Со всякой, даже с самой обыкновенною — водящейся чуть ли не в каждой речке, щукой-рыбою связывается в народном представлении та или другая примета. Если попадется зубастая хищница при весеннем, первом после вскрытия воды улове, — то на нее обращается особое внимание. Вспарывает рыбак ей брюхо, — смотрит, много ли икры. Толще икряный слой к голове — это говорит ему о том, что урожайнее будут ранние посевы в яровом поле; к хвосту сбивается комком икра — надо переждать, сеять позднее; если же вся икра поровну разложена, — когда ни сеять, все равно: уродится хлеб и в том и в другом случае такой, что «до Аксиньи-полухлебницы» (24 января) не хватит. Хребтовую кость щучью советует умудренная жизнью прадедов посельщина-деревенщина вешать на воротной притолок (от морового поветрия): щучьи зубы, по уверению знахарей-ведунов, вернее верного оберегают носящего их в ладанке на шее от укушения ядовитых змей.

К зубастой щуке приравнивает деревенский люд и такое явление природы, как срывающий солому с крыш вихорь буйный: «Щука хвостом махнула — крышу слизнула, лес до сырой земли согнула!» — говорит он. Коса острая и кривой серп, под корень срезывающие злаки-былия, также вызывают в воображении народа-краснослова сравнение с прожорливой хищницею царства рыб: «Щука-хапуга (коса) хвостом (лезвием) мигнула — леса (травы) пали, горы (копны) встали!», «Щука (серп) прянет, весь лес (нива) вянет!». [600]

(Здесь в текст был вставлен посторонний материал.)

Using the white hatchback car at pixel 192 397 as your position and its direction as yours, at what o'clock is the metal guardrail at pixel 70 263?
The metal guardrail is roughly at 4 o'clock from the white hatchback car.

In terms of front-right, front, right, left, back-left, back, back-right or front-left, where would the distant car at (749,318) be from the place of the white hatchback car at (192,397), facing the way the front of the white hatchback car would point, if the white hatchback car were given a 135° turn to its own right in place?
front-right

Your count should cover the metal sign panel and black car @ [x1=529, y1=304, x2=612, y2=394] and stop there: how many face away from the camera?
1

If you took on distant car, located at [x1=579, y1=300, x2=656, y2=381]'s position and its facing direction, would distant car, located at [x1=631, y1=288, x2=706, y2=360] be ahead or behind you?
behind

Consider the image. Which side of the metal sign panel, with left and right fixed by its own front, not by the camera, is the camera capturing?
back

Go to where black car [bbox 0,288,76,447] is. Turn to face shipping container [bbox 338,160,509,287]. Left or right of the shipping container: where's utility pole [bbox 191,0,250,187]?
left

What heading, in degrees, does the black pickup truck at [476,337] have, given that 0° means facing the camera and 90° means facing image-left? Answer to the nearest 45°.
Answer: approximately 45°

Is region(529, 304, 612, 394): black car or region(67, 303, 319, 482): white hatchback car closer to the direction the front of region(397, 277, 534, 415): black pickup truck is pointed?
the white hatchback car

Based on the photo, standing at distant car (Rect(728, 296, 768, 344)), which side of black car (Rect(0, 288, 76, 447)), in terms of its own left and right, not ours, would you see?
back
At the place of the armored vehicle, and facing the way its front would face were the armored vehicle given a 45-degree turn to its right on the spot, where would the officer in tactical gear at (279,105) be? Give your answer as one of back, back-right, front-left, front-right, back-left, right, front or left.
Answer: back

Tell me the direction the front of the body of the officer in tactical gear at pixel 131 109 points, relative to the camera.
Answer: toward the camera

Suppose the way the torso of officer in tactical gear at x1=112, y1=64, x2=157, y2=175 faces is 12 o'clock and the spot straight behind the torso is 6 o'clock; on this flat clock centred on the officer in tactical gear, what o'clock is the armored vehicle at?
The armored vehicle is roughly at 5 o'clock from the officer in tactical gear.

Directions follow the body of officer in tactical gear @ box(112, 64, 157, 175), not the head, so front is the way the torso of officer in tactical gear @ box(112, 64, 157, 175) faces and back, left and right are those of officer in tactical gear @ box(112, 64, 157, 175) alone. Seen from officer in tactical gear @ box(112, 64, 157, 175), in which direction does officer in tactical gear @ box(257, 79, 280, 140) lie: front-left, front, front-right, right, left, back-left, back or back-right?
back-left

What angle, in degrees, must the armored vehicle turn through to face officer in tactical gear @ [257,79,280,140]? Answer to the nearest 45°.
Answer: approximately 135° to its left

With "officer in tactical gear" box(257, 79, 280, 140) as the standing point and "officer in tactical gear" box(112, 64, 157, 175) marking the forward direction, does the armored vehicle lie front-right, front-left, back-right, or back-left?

Не мало и других красных образностью слов крылатых сказалось-молвилось на Руси про рыб. Поселил русский пахарь-сказатель обок с осетрами, щуками, карасями и всяким другим чешуйчатым народом и «морских людей» — безобразных чудовищ и вечно молодых голосистых чаровниц (красавиц — ни в сказке сказать, ни пером описать!): дев-русалок с рыбьим хвостом.

Примечания

  1. «Калевала» — поэма, составленная финским учёным Элиасом Ленротом из произведений изустного песнотворчества этого народа. Слово «Калевала» — название мифической страны, где живут герои поэмы. Впервые появилась она в печать в 1835-м году, затем — в 1849-м вышла в дополненном виде, в котором и представляет полный свод поэтических сказаний финнов. В ней — 50 песен, все они составляют или пересказ, или точное воспроизведение старинных «рун», иногда объединявших в себе и песню, и заговор.